Earthquake rebuilding to increase producer earnings

Earthquake rebuilding to increase producer earnings
Published: 17 October 2011

Japanese cement producers, Taiheiyo Cement Corp and Sumitomo Osaka Cement Co are likely to have logged better-than-expected results for the April-September half on reconstruction demand from the Great East Japan Earthquake.

Taiheiyo Cement is expected to report a consolidated operating profit of about JPY4bn, beating its earlier projection by roughly JPY1bn. For the same period a year earlier, it had posted an operating loss of JPY1.8bn.

Sales likely stayed flat at around JPY340bn. Domestic cement sales grew 2% in volume terms, turning around from an earlier forecast of a 1% decline. But the strong Japanese currency pushed down a US subsidiary’s sales in yen terms.

Construction work suspended across Japan because of the disaster has resumed, boosting cement demand.
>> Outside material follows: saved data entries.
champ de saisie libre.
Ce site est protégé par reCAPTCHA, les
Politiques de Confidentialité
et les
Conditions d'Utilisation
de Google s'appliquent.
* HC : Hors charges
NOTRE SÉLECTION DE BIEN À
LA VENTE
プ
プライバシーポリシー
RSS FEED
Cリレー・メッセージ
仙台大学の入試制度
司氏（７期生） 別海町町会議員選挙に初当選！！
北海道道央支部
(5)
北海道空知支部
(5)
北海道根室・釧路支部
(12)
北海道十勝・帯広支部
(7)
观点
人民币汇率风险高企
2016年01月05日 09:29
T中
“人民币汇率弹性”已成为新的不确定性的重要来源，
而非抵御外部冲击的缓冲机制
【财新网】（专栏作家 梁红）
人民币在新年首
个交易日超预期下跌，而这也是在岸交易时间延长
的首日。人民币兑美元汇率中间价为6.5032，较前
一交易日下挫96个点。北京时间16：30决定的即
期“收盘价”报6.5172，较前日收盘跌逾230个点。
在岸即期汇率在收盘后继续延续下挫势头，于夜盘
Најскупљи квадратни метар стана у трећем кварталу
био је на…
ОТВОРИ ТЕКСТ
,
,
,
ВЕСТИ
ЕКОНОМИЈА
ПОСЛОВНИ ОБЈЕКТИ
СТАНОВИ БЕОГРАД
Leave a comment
Demand in the northeastern Japanese region of Tohoku began showing YoY growth in August on repairs to damaged factories. Sales were also strong for cement for use in concrete blocks for breakwaters. And with nuclear reactors shut down, cement was used in construction to boost output at fossil-fuel-burning power plants.

Operating earnings at the US unit improved in yen terms. The subsidiary’s cement shipments rose nearly 5% on increased road construction in the state of California.

Sumitomo Osaka Cement, meanwhile, is seen reporting a consolidated operating profit of about JPY3bn, topping an earlier forecast by slightly more than JPY500m. The figure amounts to a roughly 50% jump on the year.

Sales are believed to have grown slightly to just under JPY100bn. In volume terms, cement sales rose 2% instead of falling 2% as projected. Earnings also got a boost from price hikes of up to 5% in the first half.

Both companies anticipate sharp increases in operating profit for the full year through March 2012. But given the uncertainties over when they will ship cement for repairs of ports and roads damaged by the disaster, they are unsure whether their second-half results will exceed projections.